Hello peeps, while Kimberly is away being a pirate (best not to ask probably)…I’ve been invited to provide a crafty culinary delight of a post (hopefully).
I first made this cake a couple of years ago for my (then) new boyfriend who had told me his mum made the best chocolate & banana cake. I took this as a challenge and set to making the most rich, over-indulgent cake I could muster. Made from an amalgamation of various recipes, I was VERY pleased with the result, as was his flatmate who has since nagged me every time I see her to make one for her. The boy in question was not as excited about the cake as I’d hoped he might be, but alas, he and his under-enthusiastic ass are still on the scene today (and I’ve since perfected the cake recipe the way HE likes it – more of a loaf – BORING). So this recipe is the girl version in all its calorific glory, here goes:
First of all, gather the ingredients (as shown), you may need to phone a friend to find out if 2 years past its sell by date is too long for baking powder (clearly not doing enough baking – surely not?). It’s then just a case of melting the butter on the hob, ‘gently’ pulverising the bananas (to the detriment of any wooden utensils), then adding them to the saucepan with the sugar and the eggs. At this point, convince any cat in the vicinity that you are not cooking anything involving meat (optional – you may be multi-tasking). Take off the heat as soon as you add the egg and transfer into a pretty bowl (must be pretty – have you met Kimberly? No? She’d kill me if I dared suggest any part of this process did not involve prettiness).

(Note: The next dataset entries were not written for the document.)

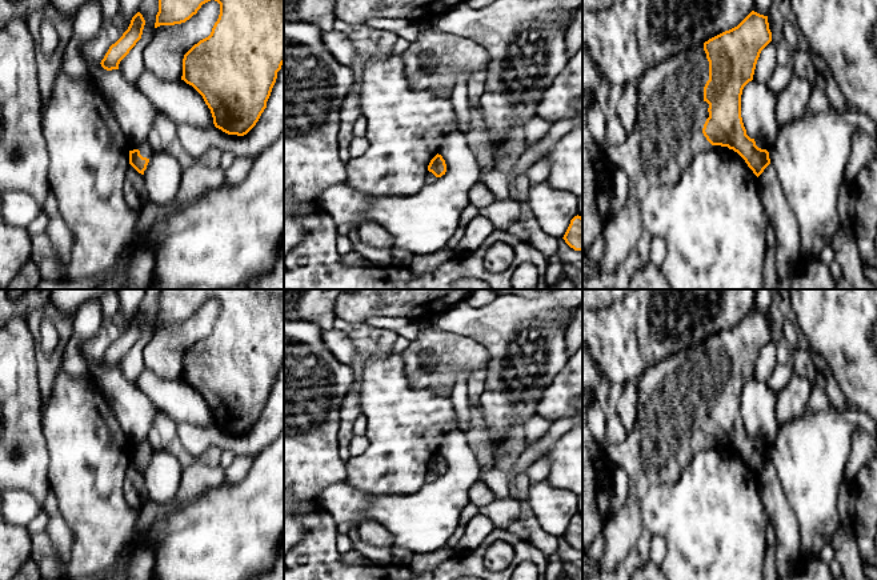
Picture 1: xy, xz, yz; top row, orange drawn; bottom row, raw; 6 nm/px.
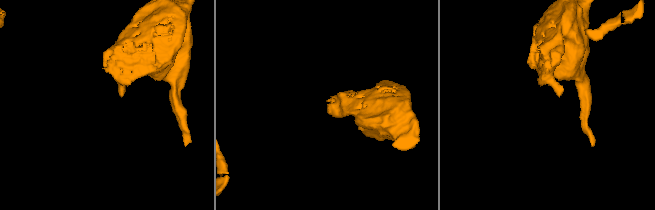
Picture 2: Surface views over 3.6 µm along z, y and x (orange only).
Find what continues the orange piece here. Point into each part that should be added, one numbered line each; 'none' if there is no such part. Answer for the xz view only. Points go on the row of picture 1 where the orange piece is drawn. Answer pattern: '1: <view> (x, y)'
none

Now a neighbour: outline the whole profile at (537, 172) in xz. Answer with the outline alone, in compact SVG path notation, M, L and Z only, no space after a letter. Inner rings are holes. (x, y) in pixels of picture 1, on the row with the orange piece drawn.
M540 159L526 171L530 185L545 181L550 172L550 163L546 159Z

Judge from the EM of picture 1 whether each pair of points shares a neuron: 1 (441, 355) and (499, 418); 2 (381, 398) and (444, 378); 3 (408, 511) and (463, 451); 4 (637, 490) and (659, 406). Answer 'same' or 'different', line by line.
1: different
2: different
3: same
4: same

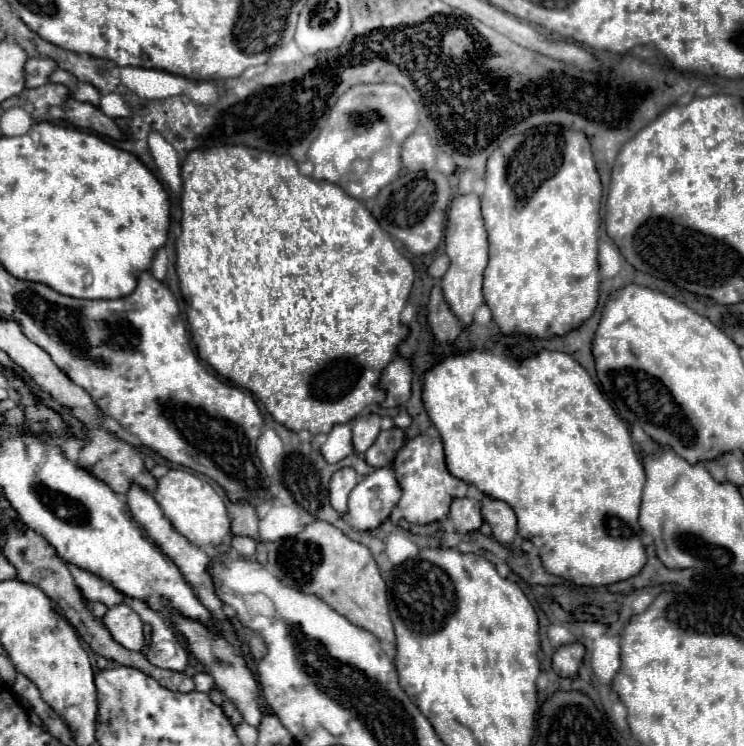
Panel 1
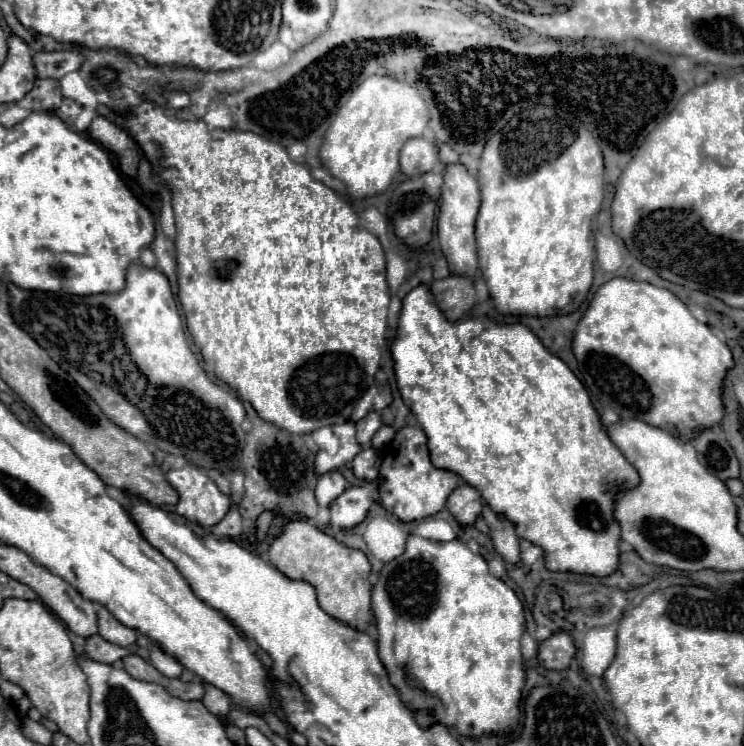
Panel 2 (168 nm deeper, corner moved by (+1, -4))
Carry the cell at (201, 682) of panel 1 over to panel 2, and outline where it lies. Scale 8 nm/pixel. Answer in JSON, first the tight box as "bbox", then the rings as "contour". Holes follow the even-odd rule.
{"bbox":[202,684,230,718],"contour":[[[204,684],[204,690],[206,690],[206,692],[204,692],[204,698],[202,698],[204,706],[206,706],[214,716],[218,716],[218,718],[226,716],[228,708],[230,708],[230,698],[228,698],[222,690],[218,690],[218,688],[210,686],[210,684]]]}

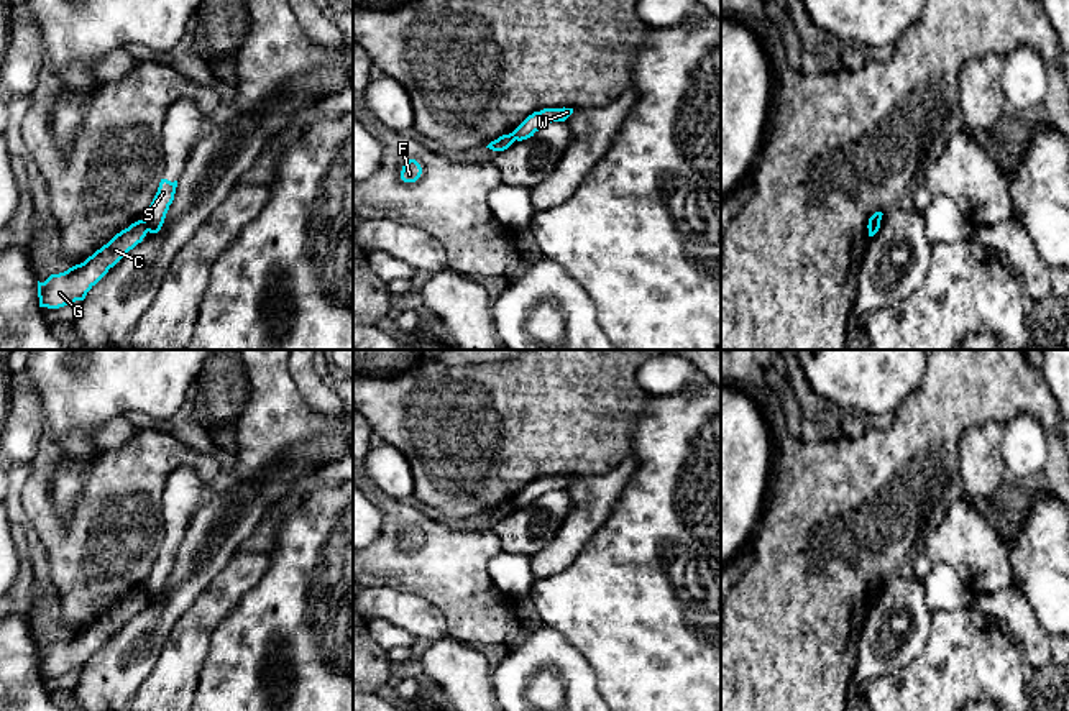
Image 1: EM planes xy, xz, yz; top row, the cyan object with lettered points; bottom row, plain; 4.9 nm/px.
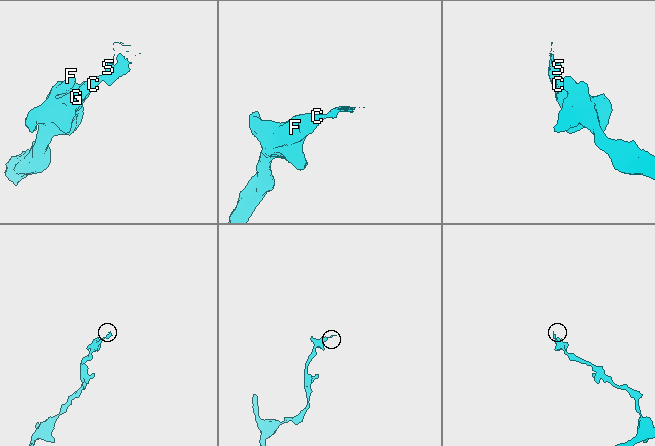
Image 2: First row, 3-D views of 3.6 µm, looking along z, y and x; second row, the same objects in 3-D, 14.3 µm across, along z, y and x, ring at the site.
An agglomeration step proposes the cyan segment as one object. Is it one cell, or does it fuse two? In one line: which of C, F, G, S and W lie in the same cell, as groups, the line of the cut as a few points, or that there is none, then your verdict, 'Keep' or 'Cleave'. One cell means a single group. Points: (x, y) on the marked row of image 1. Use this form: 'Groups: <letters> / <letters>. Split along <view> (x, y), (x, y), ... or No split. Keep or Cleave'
Groups: C F G / S W. Split along xy (143, 220), (148, 230). Cleave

So, back to the pretty bowl. Add the flour, baking powder, bicarbonate of soda and some chopped up chocolate (the richer, the darker, the higher the cocoa solid % the better). Mix it all up and there you have it – your cake mix all ready to go in the oven. Line two sandwich tins with parchment paper, grease them (not necessarily in that order), remind the cat that they really shouldn’t be that interested in cake mix, fill the tins and put them in the oven. 200degrees for 30 minutes. Et voila, prepare for the fun bit……..
….CHOCOLATE FUDGE ICING
Look, I’m going to make this easy for both you and me. Google it. Find the richest, most sickly recipe you can find. It must involve cream, lots of chocolate and probably some butter. Sorry Kim, I’m not being lazy, it’s just people need to learn to stand on their own two feet a bit. SO – spread a layer of the fudge icing between the two cakes and then add some additional chocolate goodies – mine came in the form of lindt balls in various flavours, sliced up. Sandwich the two cakes together and ice the top and sides. A tip here is to turn the top cake over so you have the flat side on top which gives that satisfyingly crisp top to the cake. Decorate with anything you like, I used silver balls as in the photo (obviously getting carried away and forgetting – again – that this cake was being made for a boy who doesn’t notice or care about stuff like that).
And that is that, a cake that is never going to be loved by a boy – I don’t know what I was thinking – but certainly something that will be lapped up by any girls in close proximity.
p.s 2 years past-its-sell-by-date baking powder is fine.